Now let me take you back 500m to the other side of the Iron Gates Dam border crossing where I was trying to leave Serbia.. 2 dogs lept from the grass as I approached passport control and sped towards me growling, snapping, snarling.  ARGGHHGRRRRRR I screamed at them having not had my daily coffee and feeling a little fractious. They meekly crept away
"Passport please" sweet smile hand passport to Serbian official.
"Ah! Sherlock! Sherlock Holmes! Is he your grandad!" false laugh, yes of course
"Where did you stay last night"
"Oh. erm.." I looked at my map on top of my handlebar bag and saw the name Kalakov or something which was near by. "Here!"
"Name of hotel"
"I don't know" hmm, this is not looking good
"Receipt from hotel?"
"I don't have one, I've erm, thrown out all my receipts as I needed to lighten my load" Look matey I have just spent the night on a rubbish dump!I don't have a darn receipt. Please just let me leave the country. I'm a crap liar. I don't know what the consequences are of lying nor of not having a receipt. I need a coffee! And the toilet!

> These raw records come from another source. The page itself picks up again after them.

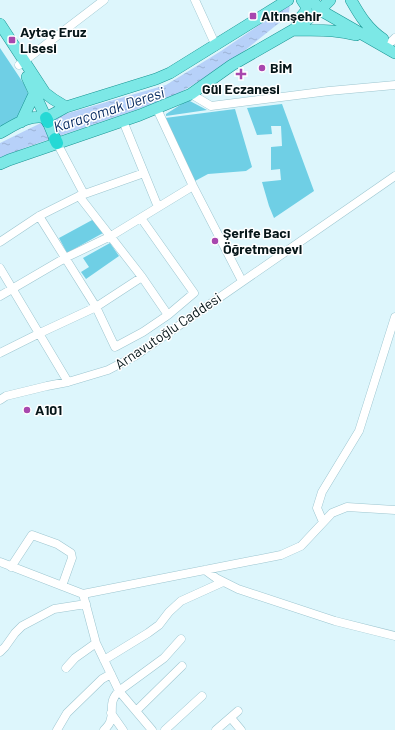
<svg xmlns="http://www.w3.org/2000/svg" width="395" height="730" viewBox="0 0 395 730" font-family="Barlow,sans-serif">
  <defs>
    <pattern id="water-ripples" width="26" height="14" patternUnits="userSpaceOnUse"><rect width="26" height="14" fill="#b7d1f9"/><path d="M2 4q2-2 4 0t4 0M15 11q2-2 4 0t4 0" fill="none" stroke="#9cb3d5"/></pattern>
  </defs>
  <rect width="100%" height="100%" fill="#ddf6fc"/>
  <!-- green -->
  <path fill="#6fcfe5" d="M0,48L24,84L29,96L20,118L0,128Z
    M188,100L207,110L166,116V114Z
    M282,104L314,191L274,218L269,206L262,182L281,180L280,169L271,170V147L282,146L281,126H271L272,134L257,135L247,108Z
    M235,109L252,167L246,171L208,174L195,181L165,118Z
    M94,219L103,233L67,253L59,238Z
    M110,243L119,256L86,279L81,272L89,267L83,258Z"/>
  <!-- water -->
  <path fill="url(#water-ripples)" d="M290,4L289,12L284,19L229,63L171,98L27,147L0,158V143L43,122L65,114L166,85L221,51Z"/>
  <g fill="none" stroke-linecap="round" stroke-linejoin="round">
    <!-- minor casing -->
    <g stroke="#9dc6d0" stroke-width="9">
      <path id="minor" d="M195,0L216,46
        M389,44L395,38
        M19,65L104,0
        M191,94L211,106L329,91L395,85
        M157,109L193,186L242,281
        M123,121L158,207
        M57,143L84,194
        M79,196L142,277L168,315
        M39,216L96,307L115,347L143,332L168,315L194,293L141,218
        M0,242L39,216L79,196L144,173
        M0,268L68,382
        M0,296L65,258L111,236L193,186
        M0,353L40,333L96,307L142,277
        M0,400L6,396L47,386L68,382L108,370L135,356L395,176
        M323,522L317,508L322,492L359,431L395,317
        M0,562L83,594L281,555L301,546L332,513L347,507L395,510
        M11,567L32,535L57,544L71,553L72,558L62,586
        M205,570L216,578L238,589L335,621L395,636
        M83,594L96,643L119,691L152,730
        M0,652L5,647L15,633L22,626L54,609L86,604
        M104,660L148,633L159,625L169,612L181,601L223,582
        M66,668L75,658L96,643
        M136,711L182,666
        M111,713L123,730
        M231,718L241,730
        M57,730L67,713L102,679L111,674
        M104,730C106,728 109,725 110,722C115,710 107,703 119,691L164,658L181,639
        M165,730L202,696
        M216,730L238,711"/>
    </g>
    <!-- major casing -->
    <g stroke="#1a9593" stroke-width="12">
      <path id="major" d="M312,0L320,10L395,53
        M351,0C360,16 368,29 383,39
        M297,22L306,11V6L302,0
        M0,24L45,93L53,99L66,107
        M293,30C316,31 333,29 356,35
        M27,77L46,118
        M46,118L66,107L156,79L170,73L288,0
        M21,122L35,92
        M48,122L55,139
        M0,133C13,126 31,113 46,118
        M0,164L9,160L140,115L191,94L232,65L293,30L319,11L330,0"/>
    </g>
    <!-- highway casing -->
    <g stroke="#1a9593" stroke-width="13">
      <path id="highway" d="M46,118L48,122
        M55,139L57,143"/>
    </g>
    <!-- minor -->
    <use href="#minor" stroke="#fff" stroke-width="8"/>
    <!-- major -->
    <use href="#major" stroke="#7ce8e6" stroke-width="11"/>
    <!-- highway -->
    <use href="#highway" stroke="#25d9d5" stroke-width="12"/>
  </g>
  <!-- markers -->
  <g fill="#a847ae" stroke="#fff" stroke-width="1.5">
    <rect x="249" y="12" width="8" height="8" rx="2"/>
    <rect x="8" y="36" width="8" height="8" rx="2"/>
    <circle cx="262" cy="68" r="4"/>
    <path d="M239 68h4v4h4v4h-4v4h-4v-4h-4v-4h4z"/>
    <circle cx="215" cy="241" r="4"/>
    <circle cx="27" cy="410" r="4"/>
  </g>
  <g text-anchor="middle" stroke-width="3" stroke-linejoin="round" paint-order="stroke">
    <!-- poi labels -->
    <g font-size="14" font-weight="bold" fill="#061619" stroke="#fff" text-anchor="start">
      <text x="261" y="21">Altınşehir</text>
      <text x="20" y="37">Aytaç Eruz<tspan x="20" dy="16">Lisesi</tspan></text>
      <text x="270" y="73">BİM</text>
      <text x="241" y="94" text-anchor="middle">Gül Eczanesi</text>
      <text x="223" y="238">Şerife Bacı<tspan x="223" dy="16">Öğretmenevi</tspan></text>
      <text x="35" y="415">A101</text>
    </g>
    <!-- street labels -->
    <g font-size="14" fill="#061619" stroke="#fff">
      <text transform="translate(168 331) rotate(-34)" y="5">Arnavutoğlu Caddesi</text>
    </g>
    <!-- water labels -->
    <g font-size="15" font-style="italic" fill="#02275f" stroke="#fff">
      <text transform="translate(109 110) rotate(-18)" y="5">Karaçomak Deresi</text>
    </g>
  </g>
</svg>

"Jillian. what?! How the heck do you know my full name?? oh yes. of course, my passport. You need to prove where you have slept. It is Serbian law" and he nodded his head towards an official looking sign on the counter, faded by the sunlight.
Balls
"Jillian please you must have something. Anything. From any night. I just need one" he said almost pleading and I looked up and beneath the stern glare looking down at me I noticed a hint of warmth, the empathy of an executionist maybe- I really really don't want to do this but I have a wife and child to feed
Fuckety..
"I, I don't.."
"Anything, Jillian. Please."
Suddenly I remembered! I had a receipt from Serbia! Just the one from my 8 days here from a campsite where I'd taken refuge in a storm and I'd chatted to the man about wild camping and he'd given me a receipt saying You may need this!
"I have one!" I shouted as I fumbled through my purse and pulled out the Golden ticket with glee.
Simultaneously we exhaled slowly. He ran his fingers through his hair. "Thank you, Jillian"
"I loved Serbia" I said pathetically never having learnt when to just shut up. I meant it! I did love the country but I just sounded crass
"I love Serbia too. Goodbye"

1 comment:

  1. Me too, I love Serbia too! (This made me lol).